[Dataset entries]
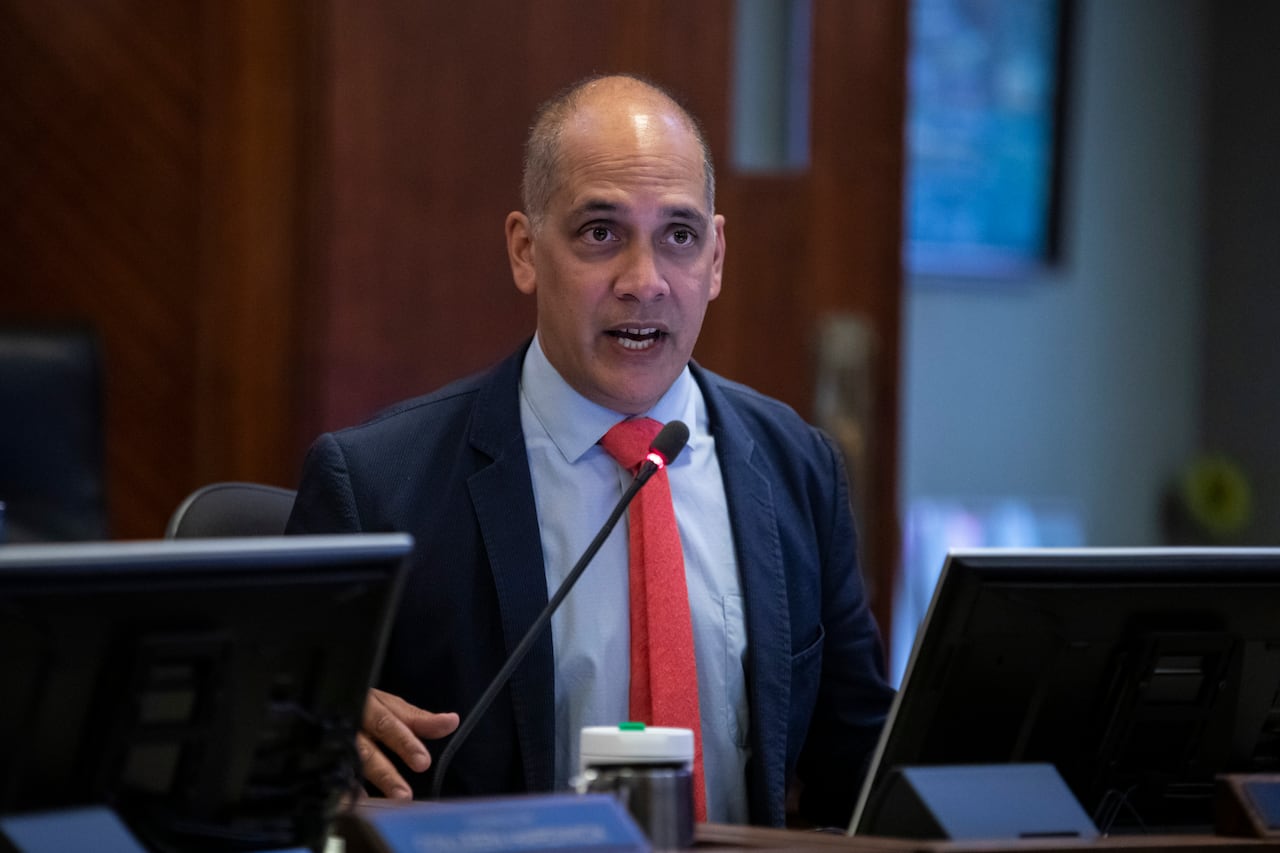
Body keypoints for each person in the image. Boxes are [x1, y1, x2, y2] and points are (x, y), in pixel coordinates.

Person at [287, 73, 894, 828]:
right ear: (524, 250)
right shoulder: (376, 486)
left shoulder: (797, 468)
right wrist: (317, 737)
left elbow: (862, 769)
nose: (643, 283)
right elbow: (276, 753)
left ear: (716, 259)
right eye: (600, 233)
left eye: (679, 235)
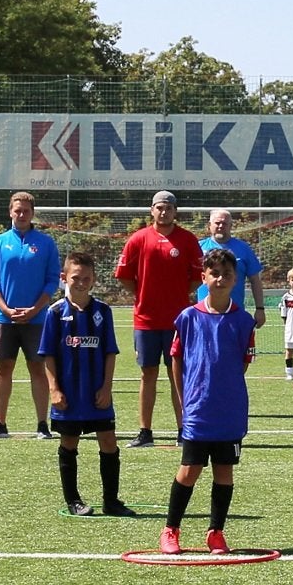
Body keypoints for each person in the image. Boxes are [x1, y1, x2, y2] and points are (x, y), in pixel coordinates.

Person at [161, 248, 259, 555]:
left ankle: (216, 532)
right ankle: (170, 529)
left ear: (235, 279)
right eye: (214, 273)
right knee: (189, 469)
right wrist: (184, 397)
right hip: (198, 410)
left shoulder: (243, 321)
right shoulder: (188, 318)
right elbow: (176, 360)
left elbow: (243, 362)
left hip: (229, 412)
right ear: (203, 277)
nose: (220, 279)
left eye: (227, 274)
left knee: (224, 472)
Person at [39, 252, 133, 517]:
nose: (80, 282)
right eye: (75, 277)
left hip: (96, 393)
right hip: (69, 394)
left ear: (93, 281)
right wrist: (54, 389)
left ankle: (111, 501)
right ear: (64, 278)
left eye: (86, 278)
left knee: (108, 440)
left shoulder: (103, 311)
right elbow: (47, 354)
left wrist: (107, 387)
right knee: (70, 441)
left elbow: (109, 352)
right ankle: (73, 500)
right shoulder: (55, 313)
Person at [116, 190, 203, 450]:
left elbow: (198, 276)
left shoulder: (187, 240)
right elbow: (123, 276)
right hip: (146, 320)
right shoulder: (138, 239)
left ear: (175, 211)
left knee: (180, 375)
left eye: (168, 207)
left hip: (179, 321)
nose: (163, 212)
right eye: (159, 207)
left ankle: (184, 430)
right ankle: (145, 431)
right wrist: (144, 295)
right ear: (151, 210)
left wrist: (177, 294)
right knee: (148, 374)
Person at [0, 191, 61, 440]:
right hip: (4, 318)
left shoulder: (46, 243)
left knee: (37, 369)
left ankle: (42, 425)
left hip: (37, 319)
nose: (21, 214)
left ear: (32, 213)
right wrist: (5, 308)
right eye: (17, 210)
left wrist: (36, 309)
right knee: (4, 368)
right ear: (10, 212)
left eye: (26, 210)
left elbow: (51, 282)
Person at [198, 209, 266, 324]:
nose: (220, 226)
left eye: (224, 223)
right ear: (209, 225)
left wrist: (260, 308)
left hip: (234, 313)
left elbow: (255, 280)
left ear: (231, 226)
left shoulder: (243, 248)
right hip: (204, 314)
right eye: (217, 223)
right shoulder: (198, 248)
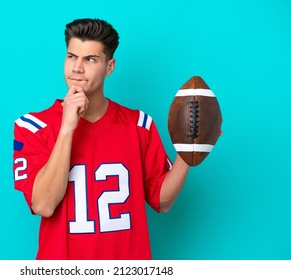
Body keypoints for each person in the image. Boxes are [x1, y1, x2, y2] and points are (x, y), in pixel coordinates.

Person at [13, 18, 190, 260]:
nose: (77, 68)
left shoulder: (139, 124)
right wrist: (67, 128)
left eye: (90, 59)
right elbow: (43, 204)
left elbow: (162, 201)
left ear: (109, 67)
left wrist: (189, 152)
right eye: (71, 56)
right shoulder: (33, 126)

> **WHAT TO PRODUCE**:
Please transcribe exactly the lines above from the line that has "nose: (163, 212)" up to and including the line that has "right ear: (10, 212)"; no other line belongs in the answer.

> **YOUR SOLUTION**:
nose: (163, 212)
right eye: (159, 207)
left ankle: (184, 430)
right ankle: (145, 431)
right wrist: (144, 295)
right ear: (151, 210)
left wrist: (177, 294)
right knee: (148, 374)
Person at [0, 191, 61, 440]:
right hip: (4, 318)
left shoulder: (46, 243)
left knee: (37, 369)
left ankle: (42, 425)
left hip: (37, 319)
nose: (21, 214)
left ear: (32, 213)
right wrist: (5, 308)
right eye: (17, 210)
left wrist: (36, 309)
right knee: (4, 368)
right ear: (10, 212)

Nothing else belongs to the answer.